■ Entries shown
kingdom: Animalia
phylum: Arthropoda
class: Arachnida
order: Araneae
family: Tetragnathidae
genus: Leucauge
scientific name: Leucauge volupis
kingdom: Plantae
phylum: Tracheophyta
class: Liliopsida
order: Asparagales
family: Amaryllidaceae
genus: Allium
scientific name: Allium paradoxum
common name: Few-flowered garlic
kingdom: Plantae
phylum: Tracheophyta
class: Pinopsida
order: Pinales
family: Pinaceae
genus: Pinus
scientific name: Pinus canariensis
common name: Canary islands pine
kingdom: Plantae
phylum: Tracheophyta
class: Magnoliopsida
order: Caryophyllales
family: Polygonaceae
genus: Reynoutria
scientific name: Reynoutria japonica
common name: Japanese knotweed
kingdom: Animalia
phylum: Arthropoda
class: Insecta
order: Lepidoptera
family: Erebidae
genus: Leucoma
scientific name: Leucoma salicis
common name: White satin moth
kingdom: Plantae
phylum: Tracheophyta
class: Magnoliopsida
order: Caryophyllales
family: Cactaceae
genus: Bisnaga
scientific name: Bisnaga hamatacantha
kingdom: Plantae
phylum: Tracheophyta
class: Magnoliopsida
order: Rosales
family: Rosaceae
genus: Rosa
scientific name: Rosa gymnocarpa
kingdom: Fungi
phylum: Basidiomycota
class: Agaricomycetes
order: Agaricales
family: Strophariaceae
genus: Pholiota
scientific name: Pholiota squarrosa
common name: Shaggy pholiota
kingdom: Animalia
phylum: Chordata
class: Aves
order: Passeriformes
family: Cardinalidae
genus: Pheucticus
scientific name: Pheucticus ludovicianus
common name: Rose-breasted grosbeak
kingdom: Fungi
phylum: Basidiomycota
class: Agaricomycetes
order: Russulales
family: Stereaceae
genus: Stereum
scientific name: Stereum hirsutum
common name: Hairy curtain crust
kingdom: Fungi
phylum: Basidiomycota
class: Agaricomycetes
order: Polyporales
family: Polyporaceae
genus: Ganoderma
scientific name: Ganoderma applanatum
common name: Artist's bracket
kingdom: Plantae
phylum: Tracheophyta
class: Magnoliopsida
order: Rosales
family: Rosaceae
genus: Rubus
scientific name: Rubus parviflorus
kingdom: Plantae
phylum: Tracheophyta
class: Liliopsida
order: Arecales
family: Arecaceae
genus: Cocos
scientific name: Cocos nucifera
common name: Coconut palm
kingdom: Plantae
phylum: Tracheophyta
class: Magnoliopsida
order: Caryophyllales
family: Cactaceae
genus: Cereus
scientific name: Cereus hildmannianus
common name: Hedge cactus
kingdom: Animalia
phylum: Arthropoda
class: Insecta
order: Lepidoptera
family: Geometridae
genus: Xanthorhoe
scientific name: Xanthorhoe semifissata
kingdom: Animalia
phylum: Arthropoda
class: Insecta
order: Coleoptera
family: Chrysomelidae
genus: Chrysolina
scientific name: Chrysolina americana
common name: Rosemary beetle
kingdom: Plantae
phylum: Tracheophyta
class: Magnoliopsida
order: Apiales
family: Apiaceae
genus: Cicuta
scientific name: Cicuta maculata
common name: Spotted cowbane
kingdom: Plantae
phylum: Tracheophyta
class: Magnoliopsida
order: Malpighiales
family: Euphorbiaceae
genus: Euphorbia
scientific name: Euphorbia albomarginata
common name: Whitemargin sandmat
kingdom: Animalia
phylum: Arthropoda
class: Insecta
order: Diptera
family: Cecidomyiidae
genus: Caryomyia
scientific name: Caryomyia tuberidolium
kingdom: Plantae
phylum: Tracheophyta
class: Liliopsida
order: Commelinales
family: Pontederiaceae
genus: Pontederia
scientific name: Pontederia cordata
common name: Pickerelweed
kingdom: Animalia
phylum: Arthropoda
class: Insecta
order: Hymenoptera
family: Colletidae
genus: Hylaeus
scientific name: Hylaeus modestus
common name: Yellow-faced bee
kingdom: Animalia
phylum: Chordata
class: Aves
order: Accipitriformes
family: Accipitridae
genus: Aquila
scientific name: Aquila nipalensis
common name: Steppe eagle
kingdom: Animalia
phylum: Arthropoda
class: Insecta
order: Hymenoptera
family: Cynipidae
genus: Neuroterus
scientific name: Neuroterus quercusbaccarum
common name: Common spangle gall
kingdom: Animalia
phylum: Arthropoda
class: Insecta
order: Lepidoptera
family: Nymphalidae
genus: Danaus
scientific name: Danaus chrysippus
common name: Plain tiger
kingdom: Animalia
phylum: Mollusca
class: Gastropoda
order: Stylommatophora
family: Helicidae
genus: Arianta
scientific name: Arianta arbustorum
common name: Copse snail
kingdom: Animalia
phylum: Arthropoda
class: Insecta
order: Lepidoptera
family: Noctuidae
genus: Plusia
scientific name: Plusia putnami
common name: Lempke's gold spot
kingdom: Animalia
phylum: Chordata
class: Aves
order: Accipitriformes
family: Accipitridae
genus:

■ What the task requires
Switch each "scientific name" in the records to "binomial name" and write out all the lines again, leaving everything else unchanged.

■ Response
kingdom: Animalia
phylum: Arthropoda
class: Arachnida
order: Araneae
family: Tetragnathidae
genus: Leucauge
binomial name: Leucauge volupis
kingdom: Plantae
phylum: Tracheophyta
class: Liliopsida
order: Asparagales
family: Amaryllidaceae
genus: Allium
binomial name: Allium paradoxum
common name: Few-flowered garlic
kingdom: Plantae
phylum: Tracheophyta
class: Pinopsida
order: Pinales
family: Pinaceae
genus: Pinus
binomial name: Pinus canariensis
common name: Canary islands pine
kingdom: Plantae
phylum: Tracheophyta
class: Magnoliopsida
order: Caryophyllales
family: Polygonaceae
genus: Reynoutria
binomial name: Reynoutria japonica
common name: Japanese knotweed
kingdom: Animalia
phylum: Arthropoda
class: Insecta
order: Lepidoptera
family: Erebidae
genus: Leucoma
binomial name: Leucoma salicis
common name: White satin moth
kingdom: Plantae
phylum: Tracheophyta
class: Magnoliopsida
order: Caryophyllales
family: Cactaceae
genus: Bisnaga
binomial name: Bisnaga hamatacantha
kingdom: Plantae
phylum: Tracheophyta
class: Magnoliopsida
order: Rosales
family: Rosaceae
genus: Rosa
binomial name: Rosa gymnocarpa
kingdom: Fungi
phylum: Basidiomycota
class: Agaricomycetes
order: Agaricales
family: Strophariaceae
genus: Pholiota
binomial name: Pholiota squarrosa
common name: Shaggy pholiota
kingdom: Animalia
phylum: Chordata
class: Aves
order: Passeriformes
family: Cardinalidae
genus: Pheucticus
binomial name: Pheucticus ludovicianus
common name: Rose-breasted grosbeak
kingdom: Fungi
phylum: Basidiomycota
class: Agaricomycetes
order: Russulales
family: Stereaceae
genus: Stereum
binomial name: Stereum hirsutum
common name: Hairy curtain crust
kingdom: Fungi
phylum: Basidiomycota
class: Agaricomycetes
order: Polyporales
family: Polyporaceae
genus: Ganoderma
binomial name: Ganoderma applanatum
common name: Artist's bracket
kingdom: Plantae
phylum: Tracheophyta
class: Magnoliopsida
order: Rosales
family: Rosaceae
genus: Rubus
binomial name: Rubus parviflorus
kingdom: Plantae
phylum: Tracheophyta
class: Liliopsida
order: Arecales
family: Arecaceae
genus: Cocos
binomial name: Cocos nucifera
common name: Coconut palm
kingdom: Plantae
phylum: Tracheophyta
class: Magnoliopsida
order: Caryophyllales
family: Cactaceae
genus: Cereus
binomial name: Cereus hildmannianus
common name: Hedge cactus
kingdom: Animalia
phylum: Arthropoda
class: Insecta
order: Lepidoptera
family: Geometridae
genus: Xanthorhoe
binomial name: Xanthorhoe semifissata
kingdom: Animalia
phylum: Arthropoda
class: Insecta
order: Coleoptera
family: Chrysomelidae
genus: Chrysolina
binomial name: Chrysolina americana
common name: Rosemary beetle
kingdom: Plantae
phylum: Tracheophyta
class: Magnoliopsida
order: Apiales
family: Apiaceae
genus: Cicuta
binomial name: Cicuta maculata
common name: Spotted cowbane
kingdom: Plantae
phylum: Tracheophyta
class: Magnoliopsida
order: Malpighiales
family: Euphorbiaceae
genus: Euphorbia
binomial name: Euphorbia albomarginata
common name: Whitemargin sandmat
kingdom: Animalia
phylum: Arthropoda
class: Insecta
order: Diptera
family: Cecidomyiidae
genus: Caryomyia
binomial name: Caryomyia tuberidolium
kingdom: Plantae
phylum: Tracheophyta
class: Liliopsida
order: Commelinales
family: Pontederiaceae
genus: Pontederia
binomial name: Pontederia cordata
common name: Pickerelweed
kingdom: Animalia
phylum: Arthropoda
class: Insecta
order: Hymenoptera
family: Colletidae
genus: Hylaeus
binomial name: Hylaeus modestus
common name: Yellow-faced bee
kingdom: Animalia
phylum: Chordata
class: Aves
order: Accipitriformes
family: Accipitridae
genus: Aquila
binomial name: Aquila nipalensis
common name: Steppe eagle
kingdom: Animalia
phylum: Arthropoda
class: Insecta
order: Hymenoptera
family: Cynipidae
genus: Neuroterus
binomial name: Neuroterus quercusbaccarum
common name: Common spangle gall
kingdom: Animalia
phylum: Arthropoda
class: Insecta
order: Lepidoptera
family: Nymphalidae
genus: Danaus
binomial name: Danaus chrysippus
common name: Plain tiger
kingdom: Animalia
phylum: Mollusca
class: Gastropoda
order: Stylommatophora
family: Helicidae
genus: Arianta
binomial name: Arianta arbustorum
common name: Copse snail
kingdom: Animalia
phylum: Arthropoda
class: Insecta
order: Lepidoptera
family: Noctuidae
genus: Plusia
binomial name: Plusia putnami
common name: Lempke's gold spot
kingdom: Animalia
phylum: Chordata
class: Aves
order: Accipitriformes
family: Accipitridae
genus:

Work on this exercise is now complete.